Vaginal infections account for enormous public health problems. The findings of this study highlight the prevalence of GBS and Candida infections. More than 15% of the clinical isolates were found to be GBS and over 50% of the clinical isolates belonged to Candida species. Candida Non albicans were found almost equal to the C. albicans in this study. The vaginal infection negatively influenced the mode of delivery where the LSCS cases were increased in women with infections. The mean body weight of the infants was also significantly less in the culture positive mothers compared to the infants born to culture negative mothers.

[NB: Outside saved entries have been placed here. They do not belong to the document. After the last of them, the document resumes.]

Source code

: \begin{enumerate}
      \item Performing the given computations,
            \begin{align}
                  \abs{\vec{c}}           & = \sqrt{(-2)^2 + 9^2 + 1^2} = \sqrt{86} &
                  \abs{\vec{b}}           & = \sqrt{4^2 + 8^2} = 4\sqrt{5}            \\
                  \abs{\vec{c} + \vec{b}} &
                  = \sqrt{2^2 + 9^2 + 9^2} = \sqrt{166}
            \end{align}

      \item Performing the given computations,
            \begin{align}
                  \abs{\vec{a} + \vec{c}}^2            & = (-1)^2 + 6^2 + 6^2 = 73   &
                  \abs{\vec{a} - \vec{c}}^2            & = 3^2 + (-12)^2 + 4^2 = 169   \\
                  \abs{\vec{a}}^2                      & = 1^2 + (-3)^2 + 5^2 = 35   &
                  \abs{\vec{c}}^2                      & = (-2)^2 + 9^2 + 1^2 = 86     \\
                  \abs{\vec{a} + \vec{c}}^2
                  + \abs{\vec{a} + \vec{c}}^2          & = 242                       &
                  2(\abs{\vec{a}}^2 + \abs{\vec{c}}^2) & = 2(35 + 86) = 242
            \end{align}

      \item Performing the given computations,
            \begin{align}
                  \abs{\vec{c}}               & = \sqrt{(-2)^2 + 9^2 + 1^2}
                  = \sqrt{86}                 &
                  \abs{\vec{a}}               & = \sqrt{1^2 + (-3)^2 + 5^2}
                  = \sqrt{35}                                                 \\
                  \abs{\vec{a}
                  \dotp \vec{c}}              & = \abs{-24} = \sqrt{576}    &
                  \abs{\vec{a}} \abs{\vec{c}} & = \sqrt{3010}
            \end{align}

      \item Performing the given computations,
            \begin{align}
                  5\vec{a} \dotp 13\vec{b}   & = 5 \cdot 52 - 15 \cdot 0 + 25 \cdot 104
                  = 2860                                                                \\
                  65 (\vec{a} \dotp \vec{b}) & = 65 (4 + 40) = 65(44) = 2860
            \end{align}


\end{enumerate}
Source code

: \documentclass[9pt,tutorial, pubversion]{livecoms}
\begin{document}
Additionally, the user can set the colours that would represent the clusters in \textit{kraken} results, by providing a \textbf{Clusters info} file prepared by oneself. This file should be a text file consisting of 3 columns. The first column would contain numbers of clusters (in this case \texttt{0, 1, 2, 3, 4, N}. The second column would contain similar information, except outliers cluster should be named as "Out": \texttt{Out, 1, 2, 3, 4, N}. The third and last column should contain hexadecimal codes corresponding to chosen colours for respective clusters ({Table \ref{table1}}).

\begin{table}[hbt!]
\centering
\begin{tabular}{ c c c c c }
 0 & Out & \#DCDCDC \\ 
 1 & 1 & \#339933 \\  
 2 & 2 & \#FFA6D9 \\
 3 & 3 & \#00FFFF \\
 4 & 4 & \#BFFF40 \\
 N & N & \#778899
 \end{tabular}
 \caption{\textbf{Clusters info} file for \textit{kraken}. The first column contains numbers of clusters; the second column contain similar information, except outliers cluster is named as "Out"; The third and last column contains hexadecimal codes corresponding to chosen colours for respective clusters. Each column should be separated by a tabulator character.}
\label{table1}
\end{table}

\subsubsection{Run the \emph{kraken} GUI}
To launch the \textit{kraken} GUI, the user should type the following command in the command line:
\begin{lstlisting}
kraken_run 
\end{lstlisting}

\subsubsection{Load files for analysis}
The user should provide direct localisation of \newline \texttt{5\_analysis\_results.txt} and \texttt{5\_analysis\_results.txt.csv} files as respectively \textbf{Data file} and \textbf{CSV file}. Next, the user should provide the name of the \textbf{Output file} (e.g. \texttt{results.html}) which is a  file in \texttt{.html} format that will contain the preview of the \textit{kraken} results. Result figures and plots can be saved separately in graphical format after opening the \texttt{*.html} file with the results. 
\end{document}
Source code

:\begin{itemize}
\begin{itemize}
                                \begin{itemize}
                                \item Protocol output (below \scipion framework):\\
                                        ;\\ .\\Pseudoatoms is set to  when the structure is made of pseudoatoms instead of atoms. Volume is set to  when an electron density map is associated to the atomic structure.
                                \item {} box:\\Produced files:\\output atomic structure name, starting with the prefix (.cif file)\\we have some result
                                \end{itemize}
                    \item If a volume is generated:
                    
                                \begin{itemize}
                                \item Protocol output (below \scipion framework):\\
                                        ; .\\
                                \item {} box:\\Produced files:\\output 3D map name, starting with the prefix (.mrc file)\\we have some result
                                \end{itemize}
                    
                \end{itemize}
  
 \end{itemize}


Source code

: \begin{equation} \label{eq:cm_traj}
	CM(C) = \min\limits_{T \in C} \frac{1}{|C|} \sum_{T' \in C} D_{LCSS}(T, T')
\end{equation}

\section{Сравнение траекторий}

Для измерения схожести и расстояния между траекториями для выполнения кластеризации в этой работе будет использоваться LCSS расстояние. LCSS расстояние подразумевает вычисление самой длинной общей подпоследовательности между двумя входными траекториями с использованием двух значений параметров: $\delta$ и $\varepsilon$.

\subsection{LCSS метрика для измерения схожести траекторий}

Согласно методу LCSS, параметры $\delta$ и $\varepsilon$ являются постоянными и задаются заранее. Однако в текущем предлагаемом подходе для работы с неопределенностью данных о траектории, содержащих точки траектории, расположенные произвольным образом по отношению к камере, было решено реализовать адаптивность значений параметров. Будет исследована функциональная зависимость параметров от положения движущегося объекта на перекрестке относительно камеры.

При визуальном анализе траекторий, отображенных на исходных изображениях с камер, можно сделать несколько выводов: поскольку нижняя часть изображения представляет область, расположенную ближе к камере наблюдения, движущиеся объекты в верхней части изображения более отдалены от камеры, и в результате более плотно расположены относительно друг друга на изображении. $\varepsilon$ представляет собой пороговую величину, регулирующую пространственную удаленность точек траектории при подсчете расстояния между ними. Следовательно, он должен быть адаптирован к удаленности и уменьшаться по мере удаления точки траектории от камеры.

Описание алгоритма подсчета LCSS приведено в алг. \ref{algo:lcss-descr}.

Thus, it is important to screen for potential pathogens in the antenatal women to reduce the pregnancy related risks and outcomes.

Declarations

ACKNOWLEDGMENTS
The authors would like to thank SRM Medical College Hospital and Research Centre for providing the necessary facilities and support for carrying out the research.

CONFLICT OF INTEREST
The authors declare that there is no conflict of interest.

AUTHORS’ CONTRIBUTION
All authors listed have made a substantial, direct and intellectual contribution to the work, and approved it for publication.

FUNDING
None.

DATA AVAILABILITY
All datasets generated or analyzed during this study are included in the manuscript.

ETHICS STATEMENT
The study was approved by the Institutional Ethical Committee, SRM Medical College Hospital & Research Centre, Chennai, India, with ethics clearance number 240/IEC/2012.

INFORMED CONSENT
Written informed consent was obtained from the participants before enrolling in the study.